Entre as ferramentas que colaboram para a disseminação do uso de serviços que envolvam aspectos tecnológicos, podemos citar os leitores de ecrã, utilizados pelos deficientes visuais; os teclados virtuais, que podem auxiliar os portadores de deficiência ou dificuldades de coordenação no sistema motor; os sintetizadores de voz, mecanismo imprescindível para o auxílio de pessoas com problemas de fala; entre outros mais.

Podemos categorizar a acessibilidade da seguinte maneira:

A. Acessibilidade web para pessoas cegas;
B. Acessibilidade web para pessoas com deficiência; e
C. Acessibilidade web universal.


A acessibilidade na web

No ambiente virtual da web, a acessibilidade também é um assunto extremamente importante, recebendo uma atenção devida por parte de entidades que desenvolvem e recomendam tecnologias, como o W3C (Consórcio para a WEB) e a WAI (Iniciativa para a Acessibilidade na Rede). O emprego dessas recomendações permite a consolidação de um uso democrático e justo destes meios de comunicação, levando a informação aos mais diversos tipos de usuários, independentemente deles apresentarem algum tipo deficiência ou não.

Num ambiente web, “para ser realmente potencializador da acessibilidade”, um site deve proporcionar um resultado final comum na transmissão da informação. Diversos grupos de usuários, estes compostos por diversas categorias de indivíduos com as mais diversas particularidades físicas, devem compartilhar de um juízo comum sobre a informação publicada. Desta forma, é de extrema importância que essas diferentes situações e características devam ser analisadas durante a concepção de um site.

Princípios para a acessibilidade na WEB

De acordo com o decreto-lei 5296 de 2 de dezembro de 2004, a acessibilidade na web é parte integrante do projeto brasileiro de inclusão digital, incentivando assim, o uso desse meio de comunicação pelas pessoas portadoras de necessidades especiais em nosso país.

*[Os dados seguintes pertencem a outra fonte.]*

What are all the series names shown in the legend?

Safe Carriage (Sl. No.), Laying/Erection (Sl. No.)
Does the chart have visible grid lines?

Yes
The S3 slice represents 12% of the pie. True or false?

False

Podemos dividir as recomendações para elaboração dos sites da seguinte forma:

1) Quanto à apresentação da informação
Que sugere a associação de um texto a cada elemento não textual da página, como imagens, representações gráficas de texto, regiões de mapa de imagem, animações, botões gráficos etc.

2) Quanto à navegação
Que sugere que ligações textuais ou com um equivalente textual sejam palavras ou expressões compreensíveis e que os elementos da página possam ser ativados pelo teclado.

3) Quanto à implantação
Que sugere o uso de requisitos de acessibilidade de conteúdo da WEB do W3C/WAI, disponíveis em português (www.acessobrasil.org.br) ou inglês (www.cast.org/bobby).

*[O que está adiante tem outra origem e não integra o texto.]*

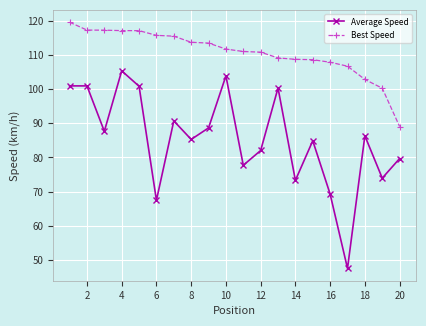

Which series has the widest spread of values?

Average Speed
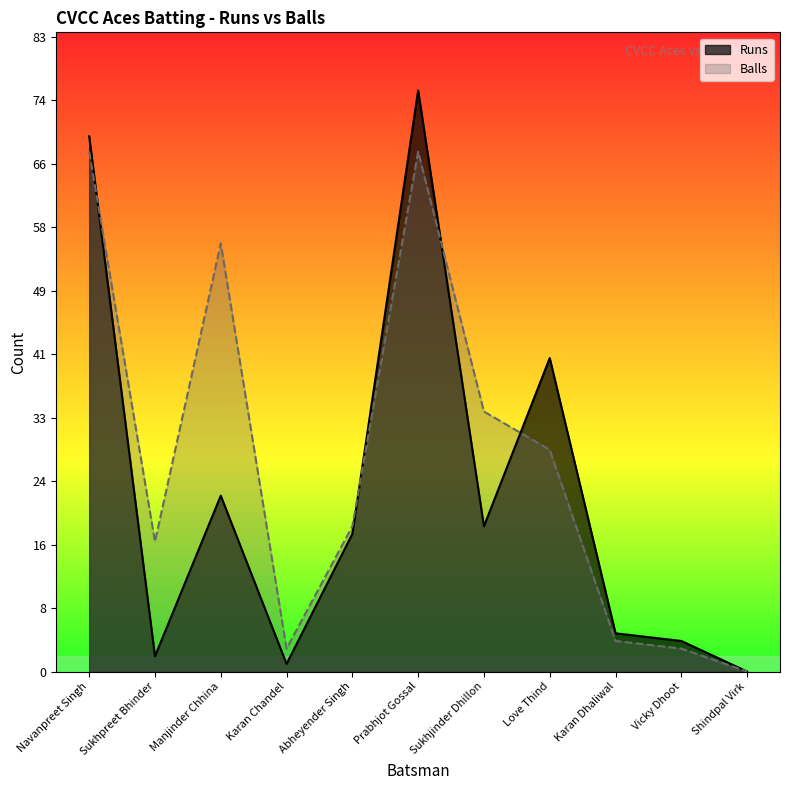

Is it true that Balls equals 17 at Sukhpreet Bhinder?

True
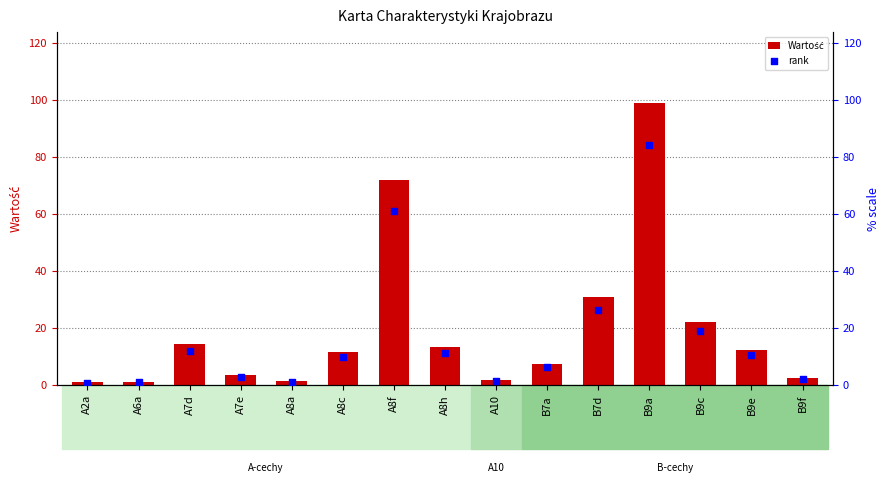

Is the value of Wartość at A8c greater than the value of rank at A8f?

No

4) Quanto à página principal
Que sugere a exposição do símbolo de acessibilidade na web. Entre as várias versões existentes, recomenda-se a versão brasileira em logotipo, sendo necessário que se associe a essa imagem um link para uma página com o seguinte texto:

Esse símbolo de acessibilidade não garante que o sítio tenha 100% de acessibilidade, mas que os responsáveis por ele tenham desenvolvido esforços no sentido de torná-lo acessível a todos.

Nela também deverão constar informações gerais sobre a acessibilidade do site e o endereço eletrônico do responsável por sua criação.